Starting this season, executive producer Matt Selman took over as primary showrunner. Selman had been the showrunner for several episodes each season since the twenty-third season. Executive producer Al Jean continued as showrunner for approximately four episodes each season. Jean had been the primary showrunner since the thirteenth season. Selman introduced a co-showrunner system for episodes in which he was the showrunner. For each episode, a senior writer would help Selman produce the episode. Selman hired younger writers such as Broti Gupta and Christine Nangle to give the show more perspectives. He also allowed the writers to be experimental and to not rely on the show's previous success.

Promoting the season at the 2021 Comic-Con@Home panel, Selman described the premiere episode, "The Star of the Backstage" as "like a Broadway musical of an episode with wall to wall music." Jean stated that the Treehouse of Horror episode of the season, "Treehouse of Horror XXXII", would feature five segments instead of the usual three. Selman stated that the two-part episode "A Serious Flanders" would be "an epic love letter to the show Fargo and the world of streaming television."

===Casting===
A new character was introduced in "Lisa's Belly", Dr. Wendy Sage, a hypnotherapist who is also a breast cancer survivor. She visibly has one of her breasts removed. She was created and voiced by Renee Ridgeley, an actress, writer, and real-life breast cancer survivor and the wife of Simpsons writer Matt Selman.

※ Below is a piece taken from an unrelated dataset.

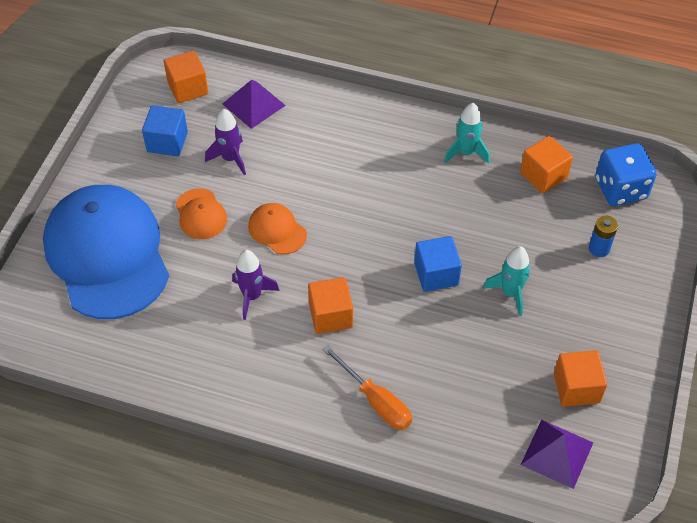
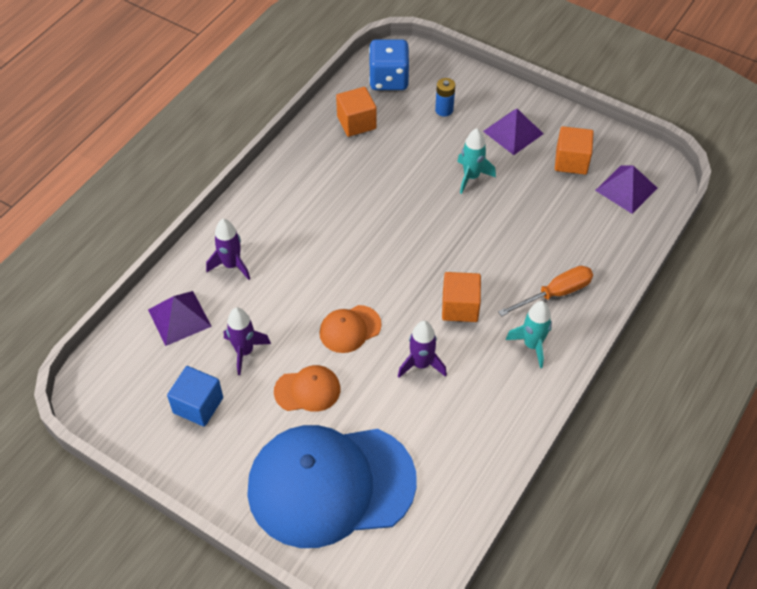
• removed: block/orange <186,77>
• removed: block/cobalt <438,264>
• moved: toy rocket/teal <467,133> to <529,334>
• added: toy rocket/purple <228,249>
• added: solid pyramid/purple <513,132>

On April 21, 2022, it was announced that Kerry Washington officially joined the cast in a recurring role as Bart's fourth grade teacher, Ms. Peyton, replacing the late Mrs. Krabappel. Ms. Peyton was first introduced in the episode "My Octopus and a Teacher".

===Promotional shorts===
Two animated short films were released to Disney+ during this season's run, titled Plusaversary, which features Homer and Goofy drinking at Moe's Tavern in celebration of the streaming service's 2nd anniversary, and When Billie Met Lisa, which features a guest star in singer Billie Eilish discussing life with Lisa Simpson.

==Release==
This season aired on Sundays during the 2021–22 television season as part of Fox's Animation Domination programming block, along with The Great North, Bob's Burgers, Duncanville, and Family Guy. In the United States, after each episode aired, they were released on Hulu the day after. In Canada, Australia and Spain, the season aired weekly on Wednesdays on Disney+ through the Star content hub internationally and on Star+ in Latin America. The first eighteen episodes were removed from Hulu and every episode was added on Disney+ in the United States on October 5, 2022, with the final four episodes remaining on Hulu, with one episode being removed each week.

==Reception==
===Viewing figures===
For the 2021-2022 television season, the season earned a 0.7 rating in the 18-49 demographic, which was the 45th best performing show. It averaged 2.25 million viewers, which was the 98th best performing show.

===Critical response===
Marcus Gibson from Bubbleblabber rated the season a 7.5 out of 10 in his review:

Revisiting The Simpsons in its thirty-third season is like reuniting with old friends after a decade or so. They may have changed a bit since I last saw them, but they're still the same humorous yellow-skinned family I remembered years ago. While its latest season may not match the iconic family's glory days, it still delivers plenty of giggles and surprises in its episodes to continue the show's long-running success. Even its special episodes, mainly 'A Serious Flanders', are strong enough to make my visit to Springfield more fun. Hopefully, my next visit during its upcoming thirty-fourth season will be just as amusing.

===Awards and nominations===
At the 74th Primetime Creative Arts Emmy Awards, the episode "Pixelated and Afraid" was nominated for Outstanding Animated Program.

Writers Elisabeth Kiernan Averick, John Frink, Loni Steele Sosthand, Jeff Westbrook, and co-writers Rob LaZebnik and Johnny LaZebnik were individually nominated for Writers Guild of America Awards for Television: Animation for episodes written this season.